● **RECORDS FOR THE EXERCISE**
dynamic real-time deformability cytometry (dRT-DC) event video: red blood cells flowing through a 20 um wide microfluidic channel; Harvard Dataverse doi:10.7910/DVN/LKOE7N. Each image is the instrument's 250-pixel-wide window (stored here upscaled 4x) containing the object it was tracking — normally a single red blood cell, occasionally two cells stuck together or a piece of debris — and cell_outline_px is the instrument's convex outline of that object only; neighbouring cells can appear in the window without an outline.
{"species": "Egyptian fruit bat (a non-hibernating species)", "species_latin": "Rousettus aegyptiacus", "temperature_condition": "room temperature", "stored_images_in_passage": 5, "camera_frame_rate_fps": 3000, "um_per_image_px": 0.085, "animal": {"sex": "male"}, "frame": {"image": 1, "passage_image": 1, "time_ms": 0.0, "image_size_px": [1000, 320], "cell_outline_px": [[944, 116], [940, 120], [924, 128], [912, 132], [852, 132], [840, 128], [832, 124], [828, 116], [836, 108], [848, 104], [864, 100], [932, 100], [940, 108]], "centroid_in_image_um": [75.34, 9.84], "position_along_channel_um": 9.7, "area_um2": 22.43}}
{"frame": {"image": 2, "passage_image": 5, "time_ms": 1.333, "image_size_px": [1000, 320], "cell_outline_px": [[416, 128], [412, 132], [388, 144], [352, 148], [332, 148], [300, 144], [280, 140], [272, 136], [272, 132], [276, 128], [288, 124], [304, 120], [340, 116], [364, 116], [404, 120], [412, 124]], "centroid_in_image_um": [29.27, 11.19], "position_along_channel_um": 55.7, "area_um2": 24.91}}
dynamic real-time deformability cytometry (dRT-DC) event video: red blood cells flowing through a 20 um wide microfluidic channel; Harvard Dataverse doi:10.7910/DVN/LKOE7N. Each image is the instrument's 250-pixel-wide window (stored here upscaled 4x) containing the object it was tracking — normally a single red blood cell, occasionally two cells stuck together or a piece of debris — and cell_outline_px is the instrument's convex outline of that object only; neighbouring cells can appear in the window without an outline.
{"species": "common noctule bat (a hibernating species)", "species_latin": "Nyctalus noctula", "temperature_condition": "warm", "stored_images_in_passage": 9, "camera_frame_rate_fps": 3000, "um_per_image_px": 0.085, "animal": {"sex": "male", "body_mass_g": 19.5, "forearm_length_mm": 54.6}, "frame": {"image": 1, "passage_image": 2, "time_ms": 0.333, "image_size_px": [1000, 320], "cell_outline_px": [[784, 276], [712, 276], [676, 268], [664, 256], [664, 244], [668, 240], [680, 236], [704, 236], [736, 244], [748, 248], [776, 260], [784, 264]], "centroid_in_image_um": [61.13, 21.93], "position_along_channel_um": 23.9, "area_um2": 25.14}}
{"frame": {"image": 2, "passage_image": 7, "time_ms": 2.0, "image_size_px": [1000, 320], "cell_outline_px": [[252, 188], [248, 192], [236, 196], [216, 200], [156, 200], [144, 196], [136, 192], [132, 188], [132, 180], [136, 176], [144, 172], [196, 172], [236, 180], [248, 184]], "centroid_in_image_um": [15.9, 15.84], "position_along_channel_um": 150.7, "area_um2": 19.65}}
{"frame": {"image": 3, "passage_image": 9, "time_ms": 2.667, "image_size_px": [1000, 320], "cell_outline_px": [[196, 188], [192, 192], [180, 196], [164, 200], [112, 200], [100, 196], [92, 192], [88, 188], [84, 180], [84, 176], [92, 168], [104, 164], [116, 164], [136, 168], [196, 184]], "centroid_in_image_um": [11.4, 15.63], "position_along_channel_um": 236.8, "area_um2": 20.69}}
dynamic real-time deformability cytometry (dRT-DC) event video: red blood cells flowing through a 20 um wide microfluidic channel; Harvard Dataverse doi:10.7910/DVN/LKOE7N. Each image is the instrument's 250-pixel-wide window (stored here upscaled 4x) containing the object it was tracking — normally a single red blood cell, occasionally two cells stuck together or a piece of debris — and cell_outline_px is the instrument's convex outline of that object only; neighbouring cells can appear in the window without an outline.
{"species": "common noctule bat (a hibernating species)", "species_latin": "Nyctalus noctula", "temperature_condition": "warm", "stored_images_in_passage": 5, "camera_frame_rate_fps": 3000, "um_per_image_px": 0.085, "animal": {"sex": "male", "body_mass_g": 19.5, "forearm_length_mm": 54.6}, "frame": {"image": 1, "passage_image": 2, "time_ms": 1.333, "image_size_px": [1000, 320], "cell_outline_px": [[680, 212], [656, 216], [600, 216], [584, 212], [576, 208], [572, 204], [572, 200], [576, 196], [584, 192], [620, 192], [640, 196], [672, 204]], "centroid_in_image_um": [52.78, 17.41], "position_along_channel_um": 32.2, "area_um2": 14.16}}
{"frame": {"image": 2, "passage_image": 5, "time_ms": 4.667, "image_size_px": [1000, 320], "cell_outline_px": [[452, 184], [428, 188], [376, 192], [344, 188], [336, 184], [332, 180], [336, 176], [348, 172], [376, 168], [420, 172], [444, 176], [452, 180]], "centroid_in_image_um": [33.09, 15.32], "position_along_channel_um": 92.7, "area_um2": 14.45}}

● **TASK STATEMENT**
Repeat the records above exactly, leaving none out.

● **WORKED ANSWER**
dynamic real-time deformability cytometry (dRT-DC) event video: red blood cells flowing through a 20 um wide microfluidic channel; Harvard Dataverse doi:10.7910/DVN/LKOE7N. Each image is the instrument's 250-pixel-wide window (stored here upscaled 4x) containing the object it was tracking — normally a single red blood cell, occasionally two cells stuck together or a piece of debris — and cell_outline_px is the instrument's convex outline of that object only; neighbouring cells can appear in the window without an outline.
{"species": "Egyptian fruit bat (a non-hibernating species)", "species_latin": "Rousettus aegyptiacus", "temperature_condition": "room temperature", "stored_images_in_passage": 5, "camera_frame_rate_fps": 3000, "um_per_image_px": 0.085, "animal": {"sex": "male"}, "frame": {"image": 1, "passage_image": 1, "time_ms": 0.0, "image_size_px": [1000, 320], "cell_outline_px": [[944, 116], [940, 120], [924, 128], [912, 132], [852, 132], [840, 128], [832, 124], [828, 116], [836, 108], [848, 104], [864, 100], [932, 100], [940, 108]], "centroid_in_image_um": [75.34, 9.84], "position_along_channel_um": 9.7, "area_um2": 22.43}}
{"frame": {"image": 2, "passage_image": 5, "time_ms": 1.333, "image_size_px": [1000, 320], "cell_outline_px": [[416, 128], [412, 132], [388, 144], [352, 148], [332, 148], [300, 144], [280, 140], [272, 136], [272, 132], [276, 128], [288, 124], [304, 120], [340, 116], [364, 116], [404, 120], [412, 124]], "centroid_in_image_um": [29.27, 11.19], "position_along_channel_um": 55.7, "area_um2": 24.91}}
dynamic real-time deformability cytometry (dRT-DC) event video: red blood cells flowing through a 20 um wide microfluidic channel; Harvard Dataverse doi:10.7910/DVN/LKOE7N. Each image is the instrument's 250-pixel-wide window (stored here upscaled 4x) containing the object it was tracking — normally a single red blood cell, occasionally two cells stuck together or a piece of debris — and cell_outline_px is the instrument's convex outline of that object only; neighbouring cells can appear in the window without an outline.
{"species": "common noctule bat (a hibernating species)", "species_latin": "Nyctalus noctula", "temperature_condition": "warm", "stored_images_in_passage": 9, "camera_frame_rate_fps": 3000, "um_per_image_px": 0.085, "animal": {"sex": "male", "body_mass_g": 19.5, "forearm_length_mm": 54.6}, "frame": {"image": 1, "passage_image": 2, "time_ms": 0.333, "image_size_px": [1000, 320], "cell_outline_px": [[784, 276], [712, 276], [676, 268], [664, 256], [664, 244], [668, 240], [680, 236], [704, 236], [736, 244], [748, 248], [776, 260], [784, 264]], "centroid_in_image_um": [61.13, 21.93], "position_along_channel_um": 23.9, "area_um2": 25.14}}
{"frame": {"image": 2, "passage_image": 7, "time_ms": 2.0, "image_size_px": [1000, 320], "cell_outline_px": [[252, 188], [248, 192], [236, 196], [216, 200], [156, 200], [144, 196], [136, 192], [132, 188], [132, 180], [136, 176], [144, 172], [196, 172], [236, 180], [248, 184]], "centroid_in_image_um": [15.9, 15.84], "position_along_channel_um": 150.7, "area_um2": 19.65}}
{"frame": {"image": 3, "passage_image": 9, "time_ms": 2.667, "image_size_px": [1000, 320], "cell_outline_px": [[196, 188], [192, 192], [180, 196], [164, 200], [112, 200], [100, 196], [92, 192], [88, 188], [84, 180], [84, 176], [92, 168], [104, 164], [116, 164], [136, 168], [196, 184]], "centroid_in_image_um": [11.4, 15.63], "position_along_channel_um": 236.8, "area_um2": 20.69}}
dynamic real-time deformability cytometry (dRT-DC) event video: red blood cells flowing through a 20 um wide microfluidic channel; Harvard Dataverse doi:10.7910/DVN/LKOE7N. Each image is the instrument's 250-pixel-wide window (stored here upscaled 4x) containing the object it was tracking — normally a single red blood cell, occasionally two cells stuck together or a piece of debris — and cell_outline_px is the instrument's convex outline of that object only; neighbouring cells can appear in the window without an outline.
{"species": "common noctule bat (a hibernating species)", "species_latin": "Nyctalus noctula", "temperature_condition": "warm", "stored_images_in_passage": 5, "camera_frame_rate_fps": 3000, "um_per_image_px": 0.085, "animal": {"sex": "male", "body_mass_g": 19.5, "forearm_length_mm": 54.6}, "frame": {"image": 1, "passage_image": 2, "time_ms": 1.333, "image_size_px": [1000, 320], "cell_outline_px": [[680, 212], [656, 216], [600, 216], [584, 212], [576, 208], [572, 204], [572, 200], [576, 196], [584, 192], [620, 192], [640, 196], [672, 204]], "centroid_in_image_um": [52.78, 17.41], "position_along_channel_um": 32.2, "area_um2": 14.16}}
{"frame": {"image": 2, "passage_image": 5, "time_ms": 4.667, "image_size_px": [1000, 320], "cell_outline_px": [[452, 184], [428, 188], [376, 192], [344, 188], [336, 184], [332, 180], [336, 176], [348, 172], [376, 168], [420, 172], [444, 176], [452, 180]], "centroid_in_image_um": [33.09, 15.32], "position_along_channel_um": 92.7, "area_um2": 14.45}}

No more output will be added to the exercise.